# WHAT TO DO
Below is a listing. Write out exactly its lines between the one holding "474 893 91.0" and the one holding "310 373 1397.6", inclusive.

# DATA EXCERPTS
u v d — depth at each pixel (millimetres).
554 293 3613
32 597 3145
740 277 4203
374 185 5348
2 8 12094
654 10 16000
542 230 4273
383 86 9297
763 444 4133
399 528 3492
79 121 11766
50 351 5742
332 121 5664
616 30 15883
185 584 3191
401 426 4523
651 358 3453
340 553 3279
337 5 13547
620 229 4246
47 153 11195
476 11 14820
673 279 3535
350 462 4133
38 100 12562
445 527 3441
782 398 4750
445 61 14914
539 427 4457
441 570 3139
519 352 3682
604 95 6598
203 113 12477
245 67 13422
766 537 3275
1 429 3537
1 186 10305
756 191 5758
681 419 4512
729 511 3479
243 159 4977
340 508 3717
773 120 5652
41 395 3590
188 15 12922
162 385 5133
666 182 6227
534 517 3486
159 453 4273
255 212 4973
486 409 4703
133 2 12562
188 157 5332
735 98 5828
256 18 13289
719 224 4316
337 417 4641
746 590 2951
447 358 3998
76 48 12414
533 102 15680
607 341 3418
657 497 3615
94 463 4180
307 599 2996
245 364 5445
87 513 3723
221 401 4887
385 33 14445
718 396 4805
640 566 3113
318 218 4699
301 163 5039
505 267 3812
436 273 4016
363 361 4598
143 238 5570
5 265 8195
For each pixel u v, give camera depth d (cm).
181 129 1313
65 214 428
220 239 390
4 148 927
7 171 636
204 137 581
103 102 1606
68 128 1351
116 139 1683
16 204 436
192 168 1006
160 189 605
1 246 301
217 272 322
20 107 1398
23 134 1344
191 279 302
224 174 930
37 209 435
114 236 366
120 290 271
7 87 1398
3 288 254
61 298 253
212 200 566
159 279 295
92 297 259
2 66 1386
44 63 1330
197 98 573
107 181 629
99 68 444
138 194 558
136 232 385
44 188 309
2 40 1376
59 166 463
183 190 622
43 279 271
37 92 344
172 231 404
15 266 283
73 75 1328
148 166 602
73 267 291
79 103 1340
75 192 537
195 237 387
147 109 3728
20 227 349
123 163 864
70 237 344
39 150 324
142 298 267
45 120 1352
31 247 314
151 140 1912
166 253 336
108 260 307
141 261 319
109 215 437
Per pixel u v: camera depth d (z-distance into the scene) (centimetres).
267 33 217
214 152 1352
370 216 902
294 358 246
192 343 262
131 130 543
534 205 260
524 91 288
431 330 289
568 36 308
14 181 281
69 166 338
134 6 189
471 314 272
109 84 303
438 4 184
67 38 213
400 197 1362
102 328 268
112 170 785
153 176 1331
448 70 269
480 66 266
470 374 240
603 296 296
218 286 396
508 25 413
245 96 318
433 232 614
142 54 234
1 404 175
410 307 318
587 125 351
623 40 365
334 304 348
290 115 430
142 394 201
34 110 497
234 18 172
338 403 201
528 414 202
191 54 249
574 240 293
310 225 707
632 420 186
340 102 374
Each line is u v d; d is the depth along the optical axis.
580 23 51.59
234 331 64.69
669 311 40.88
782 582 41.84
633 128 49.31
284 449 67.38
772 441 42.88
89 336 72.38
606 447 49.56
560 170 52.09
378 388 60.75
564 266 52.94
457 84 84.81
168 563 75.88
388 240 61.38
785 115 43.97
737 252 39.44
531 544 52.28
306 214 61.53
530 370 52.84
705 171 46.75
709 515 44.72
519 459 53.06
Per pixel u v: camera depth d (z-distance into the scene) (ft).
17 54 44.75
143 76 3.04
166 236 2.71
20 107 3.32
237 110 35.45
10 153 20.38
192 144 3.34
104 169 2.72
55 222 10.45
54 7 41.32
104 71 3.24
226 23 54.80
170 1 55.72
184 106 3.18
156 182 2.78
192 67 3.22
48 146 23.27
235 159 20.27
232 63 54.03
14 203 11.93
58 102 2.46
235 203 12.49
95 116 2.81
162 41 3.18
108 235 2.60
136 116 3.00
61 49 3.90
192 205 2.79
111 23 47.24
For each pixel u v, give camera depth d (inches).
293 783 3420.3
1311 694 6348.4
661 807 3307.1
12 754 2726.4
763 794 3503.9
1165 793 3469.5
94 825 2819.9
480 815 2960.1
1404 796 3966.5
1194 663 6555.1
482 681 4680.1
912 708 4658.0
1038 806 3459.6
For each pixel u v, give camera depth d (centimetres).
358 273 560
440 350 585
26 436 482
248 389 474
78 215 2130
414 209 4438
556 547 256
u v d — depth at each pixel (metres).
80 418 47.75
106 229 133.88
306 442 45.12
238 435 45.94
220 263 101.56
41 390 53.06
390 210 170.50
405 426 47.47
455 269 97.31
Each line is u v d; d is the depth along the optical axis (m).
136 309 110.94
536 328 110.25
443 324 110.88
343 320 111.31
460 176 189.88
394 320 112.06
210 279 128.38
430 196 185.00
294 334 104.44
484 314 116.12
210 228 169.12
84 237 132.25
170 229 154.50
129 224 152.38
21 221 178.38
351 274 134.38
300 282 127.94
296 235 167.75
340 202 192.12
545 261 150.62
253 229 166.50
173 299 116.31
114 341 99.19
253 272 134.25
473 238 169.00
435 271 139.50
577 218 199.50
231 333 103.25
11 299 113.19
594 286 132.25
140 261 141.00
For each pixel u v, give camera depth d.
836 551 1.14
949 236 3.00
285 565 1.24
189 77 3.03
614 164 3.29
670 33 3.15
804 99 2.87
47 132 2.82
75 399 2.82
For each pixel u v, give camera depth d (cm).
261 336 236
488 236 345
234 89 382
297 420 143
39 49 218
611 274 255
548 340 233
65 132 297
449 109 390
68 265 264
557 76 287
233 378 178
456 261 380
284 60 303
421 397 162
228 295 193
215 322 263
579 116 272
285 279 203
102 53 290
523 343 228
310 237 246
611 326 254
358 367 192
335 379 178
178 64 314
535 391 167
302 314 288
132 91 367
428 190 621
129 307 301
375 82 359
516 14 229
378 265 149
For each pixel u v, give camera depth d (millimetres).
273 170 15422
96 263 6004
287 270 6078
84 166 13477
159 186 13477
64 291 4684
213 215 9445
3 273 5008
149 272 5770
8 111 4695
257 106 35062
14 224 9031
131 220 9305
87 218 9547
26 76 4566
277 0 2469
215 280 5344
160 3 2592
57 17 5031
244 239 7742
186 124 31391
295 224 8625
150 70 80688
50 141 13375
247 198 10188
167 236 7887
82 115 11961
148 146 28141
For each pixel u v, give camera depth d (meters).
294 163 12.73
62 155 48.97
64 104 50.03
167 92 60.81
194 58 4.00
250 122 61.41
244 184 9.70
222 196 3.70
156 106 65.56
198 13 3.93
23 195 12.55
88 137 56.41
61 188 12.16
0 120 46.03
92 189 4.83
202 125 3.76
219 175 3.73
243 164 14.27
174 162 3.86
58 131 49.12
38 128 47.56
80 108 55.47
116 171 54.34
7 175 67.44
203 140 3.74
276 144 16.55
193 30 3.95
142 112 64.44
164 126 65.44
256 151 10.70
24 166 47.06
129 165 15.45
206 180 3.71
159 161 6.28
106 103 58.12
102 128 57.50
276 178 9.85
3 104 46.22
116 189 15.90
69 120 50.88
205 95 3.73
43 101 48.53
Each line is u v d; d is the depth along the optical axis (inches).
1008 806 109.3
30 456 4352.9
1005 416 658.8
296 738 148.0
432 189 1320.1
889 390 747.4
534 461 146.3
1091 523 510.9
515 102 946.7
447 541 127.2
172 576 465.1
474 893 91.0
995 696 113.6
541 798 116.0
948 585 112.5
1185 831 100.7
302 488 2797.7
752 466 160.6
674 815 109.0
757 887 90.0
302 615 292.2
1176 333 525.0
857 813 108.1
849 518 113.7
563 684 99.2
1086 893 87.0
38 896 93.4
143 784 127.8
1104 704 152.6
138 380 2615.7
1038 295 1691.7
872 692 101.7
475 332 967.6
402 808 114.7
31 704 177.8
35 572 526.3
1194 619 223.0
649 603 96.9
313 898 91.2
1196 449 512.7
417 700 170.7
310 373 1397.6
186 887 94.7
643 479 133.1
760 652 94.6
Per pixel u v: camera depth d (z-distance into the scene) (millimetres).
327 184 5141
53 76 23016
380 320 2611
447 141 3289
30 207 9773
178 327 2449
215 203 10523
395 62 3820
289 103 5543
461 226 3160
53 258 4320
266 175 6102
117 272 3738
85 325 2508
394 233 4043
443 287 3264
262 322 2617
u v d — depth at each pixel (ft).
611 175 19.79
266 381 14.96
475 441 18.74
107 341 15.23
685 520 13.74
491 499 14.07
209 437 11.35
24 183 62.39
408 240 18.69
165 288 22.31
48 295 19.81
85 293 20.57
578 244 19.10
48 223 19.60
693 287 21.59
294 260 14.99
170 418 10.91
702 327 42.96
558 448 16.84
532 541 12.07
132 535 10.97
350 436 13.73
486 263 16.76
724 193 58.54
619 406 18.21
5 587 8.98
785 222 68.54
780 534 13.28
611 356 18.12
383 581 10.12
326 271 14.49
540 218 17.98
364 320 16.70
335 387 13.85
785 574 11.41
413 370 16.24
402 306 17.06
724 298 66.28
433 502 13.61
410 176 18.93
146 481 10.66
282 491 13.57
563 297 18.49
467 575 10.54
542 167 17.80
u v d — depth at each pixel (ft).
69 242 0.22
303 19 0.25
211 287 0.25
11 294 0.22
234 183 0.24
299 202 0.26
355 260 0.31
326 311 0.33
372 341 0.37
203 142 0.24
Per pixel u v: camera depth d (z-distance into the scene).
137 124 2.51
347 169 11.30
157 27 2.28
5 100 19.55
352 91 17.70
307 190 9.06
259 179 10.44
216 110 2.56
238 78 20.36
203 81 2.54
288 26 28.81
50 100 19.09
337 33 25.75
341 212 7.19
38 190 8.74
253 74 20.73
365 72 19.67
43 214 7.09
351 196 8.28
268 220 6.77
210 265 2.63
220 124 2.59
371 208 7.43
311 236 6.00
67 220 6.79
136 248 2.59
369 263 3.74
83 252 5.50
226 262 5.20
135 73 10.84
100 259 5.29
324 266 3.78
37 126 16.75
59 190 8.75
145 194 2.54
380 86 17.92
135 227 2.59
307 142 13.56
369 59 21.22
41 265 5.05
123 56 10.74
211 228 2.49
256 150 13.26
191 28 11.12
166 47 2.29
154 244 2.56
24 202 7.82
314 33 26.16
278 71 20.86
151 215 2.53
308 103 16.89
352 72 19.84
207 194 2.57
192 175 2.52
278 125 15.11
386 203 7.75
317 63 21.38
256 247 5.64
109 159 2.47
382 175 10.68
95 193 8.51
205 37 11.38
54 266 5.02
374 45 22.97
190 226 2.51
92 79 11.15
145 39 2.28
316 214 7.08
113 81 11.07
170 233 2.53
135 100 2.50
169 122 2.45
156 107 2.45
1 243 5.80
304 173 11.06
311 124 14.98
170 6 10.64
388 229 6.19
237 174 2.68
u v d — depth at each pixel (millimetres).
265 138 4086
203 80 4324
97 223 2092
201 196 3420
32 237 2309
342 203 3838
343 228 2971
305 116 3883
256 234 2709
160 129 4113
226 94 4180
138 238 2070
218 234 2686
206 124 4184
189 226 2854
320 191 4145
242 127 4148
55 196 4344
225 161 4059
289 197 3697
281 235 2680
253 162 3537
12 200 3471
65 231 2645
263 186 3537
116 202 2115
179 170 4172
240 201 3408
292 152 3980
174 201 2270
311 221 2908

# RESPONSE
474 893 91.0
995 696 113.6
541 798 116.0
948 585 112.5
1185 831 100.7
302 488 2797.7
752 466 160.6
674 815 109.0
757 887 90.0
302 615 292.2
1176 333 525.0
857 813 108.1
849 518 113.7
563 684 99.2
1086 893 87.0
38 896 93.4
143 784 127.8
1104 704 152.6
138 380 2615.7
1038 295 1691.7
872 692 101.7
475 332 967.6
402 808 114.7
31 704 177.8
35 572 526.3
1194 619 223.0
649 603 96.9
313 898 91.2
1196 449 512.7
417 700 170.7
310 373 1397.6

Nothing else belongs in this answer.